Я поднес к глазам замызганный листочек.

вино. вны. брать, я. ве!

бревна брать!

бить в бровь.

виновен вне

нивы, вне ноты,

вне вены, вне

неба, вне вины.

она вне.

братья, я

она.

твой дан(и)эл, вот ладон(и).

— Это что, анаграмма? — спросил я озадаченно.

— Я тоже не сразу понял, но если вдуматься, то здесь ведь все слова составлены из букв, использованных в первой строке. Кроме самых последних, потому что это подпись.

— А кто такая "она"? Он что, видел твои работы?

— Не знаю, может быть, ему мать рассказывала. Он же еще и пьесы пишет, иногда тоже в стихах. Вот ведь как все вышло. Никто тут не виноват. Думаю, мать с самого начала все чувствовала, даже когда Дан был совсем маленьким. Но, с другой стороны, живи наши родители, ну, словом, вместе, что бы изменилось? А тут, как он родился, мама поняла, что ничего у них с отцом не получится. Мне вообще кажется, что она довольно смутно представляла себе, за кого выходила замуж, а когда ей все стало ясно, было уже поздно.

В какой-то мере мы все несем на себе печать радостей или горестей своих родителей. Их чувства впечатаны в нас, как хромосомный набор или гены. В тот день, сидя в кресле, подпирающем ванну, я рассказал Биллу, который устроился на полу, как умирал мой отец. Об этом не знал никто, кроме Эрики. Мне тогда было семнадцать лет. Он перенес три инсульта. После первого удара у него была парализована вся левая сторона, и как следствие — лицевой парез и нарушения речи. Дикция стала невнятной; отец все жаловался, что у него в голове висит облако, в котором запутываются и тонут слова. Он часами стучал здоровой рукой по клавишам пишущей машинки, делая мучительные паузы, чтобы поймать ускользающие фразы. Я не мог смириться с этим зрелищем физической деградации. Мне по сию пору снится сон, в котором я просыпаюсь и понимаю, что у меня паралич, что я лишился ноги или руки.

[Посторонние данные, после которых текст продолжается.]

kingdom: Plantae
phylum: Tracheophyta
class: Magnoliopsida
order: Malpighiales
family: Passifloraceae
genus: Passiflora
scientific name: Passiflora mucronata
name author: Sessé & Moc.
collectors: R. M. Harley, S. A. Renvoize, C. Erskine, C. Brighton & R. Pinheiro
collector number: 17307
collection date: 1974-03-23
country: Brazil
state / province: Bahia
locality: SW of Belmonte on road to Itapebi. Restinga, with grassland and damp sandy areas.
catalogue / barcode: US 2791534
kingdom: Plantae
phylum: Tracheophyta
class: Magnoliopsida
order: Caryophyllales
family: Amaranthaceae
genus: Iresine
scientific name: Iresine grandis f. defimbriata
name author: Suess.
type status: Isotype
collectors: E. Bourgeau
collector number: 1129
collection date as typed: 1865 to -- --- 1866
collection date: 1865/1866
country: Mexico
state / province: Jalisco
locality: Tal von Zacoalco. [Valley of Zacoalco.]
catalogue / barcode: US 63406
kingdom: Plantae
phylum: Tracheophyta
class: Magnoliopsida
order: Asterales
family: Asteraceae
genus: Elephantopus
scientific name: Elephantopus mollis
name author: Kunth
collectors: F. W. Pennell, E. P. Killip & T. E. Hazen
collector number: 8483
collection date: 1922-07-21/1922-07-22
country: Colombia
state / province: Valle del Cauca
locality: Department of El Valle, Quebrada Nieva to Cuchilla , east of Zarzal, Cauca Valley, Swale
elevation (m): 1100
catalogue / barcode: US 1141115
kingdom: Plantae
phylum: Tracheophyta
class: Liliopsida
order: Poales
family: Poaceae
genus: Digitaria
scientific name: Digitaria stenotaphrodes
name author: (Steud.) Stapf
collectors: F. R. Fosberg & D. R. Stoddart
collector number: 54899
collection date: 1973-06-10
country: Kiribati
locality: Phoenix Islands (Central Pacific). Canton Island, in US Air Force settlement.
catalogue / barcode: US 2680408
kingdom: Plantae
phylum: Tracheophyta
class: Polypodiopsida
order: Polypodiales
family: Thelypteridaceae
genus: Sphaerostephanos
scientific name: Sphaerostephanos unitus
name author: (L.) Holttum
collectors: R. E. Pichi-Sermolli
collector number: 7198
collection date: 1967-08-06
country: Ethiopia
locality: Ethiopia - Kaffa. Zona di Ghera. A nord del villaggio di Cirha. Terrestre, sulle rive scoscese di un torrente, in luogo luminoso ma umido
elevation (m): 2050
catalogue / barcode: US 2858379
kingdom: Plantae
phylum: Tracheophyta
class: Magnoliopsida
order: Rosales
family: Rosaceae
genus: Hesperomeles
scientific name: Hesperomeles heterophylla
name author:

Отец всегда был человеком гордым и церемонным, наше с ним общение по большей части сводилось к тому, что я его о чем-то спрашивал, а он отвечал, причем ответы порой были куда более пространными, чем мне бы хотелось. Секундный вопрос мог вылиться в получасовую лекцию. Дело было не в сознании его превосходства, напротив, отец свято верил, что я все могу понять. Просто его монологи о нервной системе, о сердечной деятельности, о свободе или о Макиавелли частенько нагоняли на меня тоску. Но мне никогда не хотелось, чтобы он поскорее замолчал. Мне нравилось чувствовать на себе его взгляд, нравилось сидеть с ним рядом, нравились скупые проявления нежности, которыми всегда заканчивались его рассказы, и я ждал, что он потреплет меня по плечу или по коленке, что голос его потеплеет и дрогнет, когда он в завершение назовет меня по имени.